Discrimination Age Discrimination
An elderly couple holding hands

World Elder Abuse Awareness Day will be marked around the globe on Saturday, June 15. The Australian Human Rights Commission is calling on each and every Australian to be on the lookout for this insidious and often undetected problem affecting too many older Australians.

“One of my roles, and many others working to address the issue of elder abuse, is to raise awareness and encourage action,” Age Discrimination Commissioner Dr Kay Patterson said.

“Elder abuse is now at the stage in public awareness and political consciousness that child abuse was some years ago, and family violence was until relatively recently.
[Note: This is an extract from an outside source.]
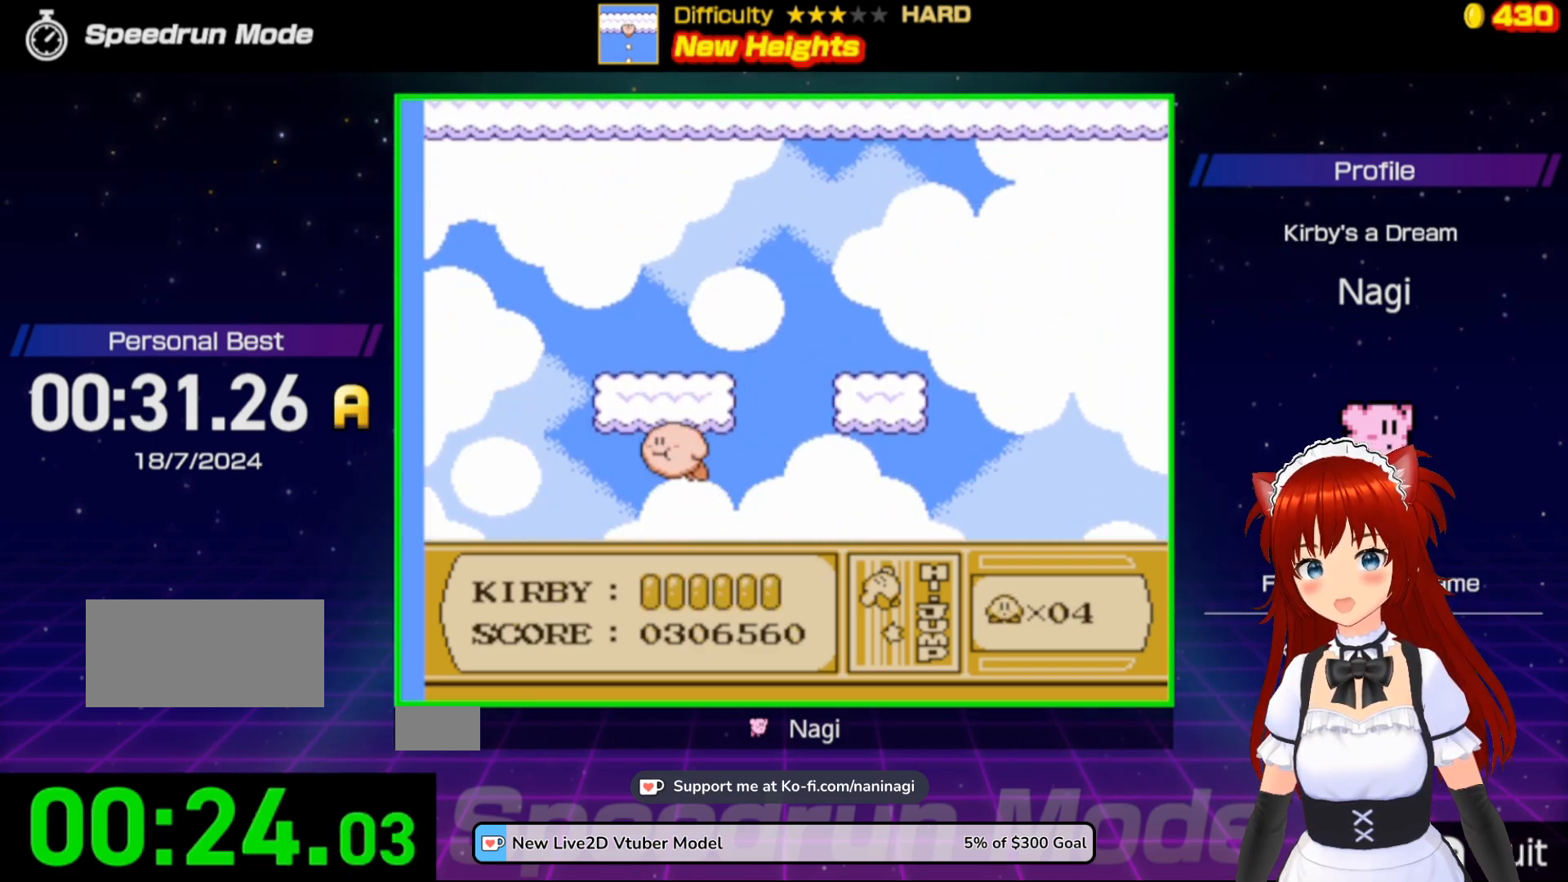
{"buttons": [], "events": [[50, "DPAD_RIGHT", "down"], [283, "DPAD_RIGHT", "up"], [383, "DPAD_UP", "up"]]}
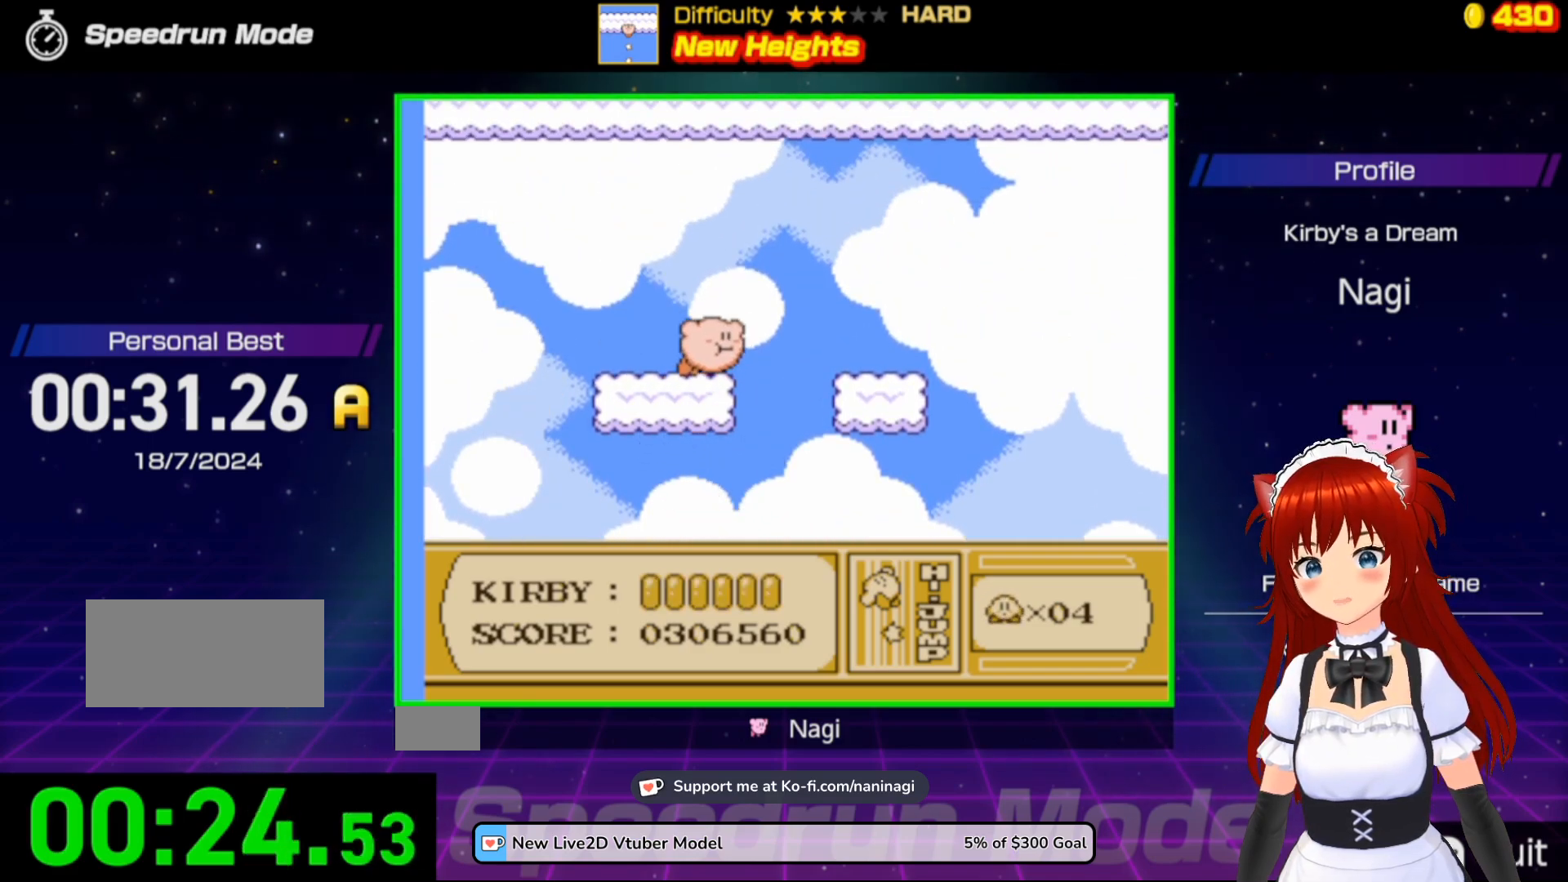
{"buttons": [], "events": []}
“Elder abuse is fuelled by ageism and the key risk factors are social isolation and dependence on others for support. The influence of these become more critical as we age,” Dr Patterson said.

Elder abuse is different from but similar to family violence in that:

  • It is hidden and underreported
  • Women are more likely to be victims than men
  • Perpetrators are often close family members

“We can, at the very least, educate and empower professionals in the medical, financial and legal fraternity to be aware of the signs and risks.

“But the most important thing we can do is apply a whole-of-community approach; where every individual, family, organisation and workplace knows how to take action and help those who are, in many cases, feeling defenceless,” Dr Patterson said.

The free Elder Abuse Helpline is accessible on 1800 353 374 (1800 ELDERHelp) and calls are diverted to your state or territory for help and advice.

As Dr Patterson says: “Elder abuse is everyone’s business”.

Dr Patterson will present the keynote address at the Seniors Rights Service Lifting up Voices: World Elder Abuse Awareness Day event, held at Level 4, 418A Elizabeth Street, Surry Hills, NSW, at 10:30am on Friday, June 14, and is available for interview.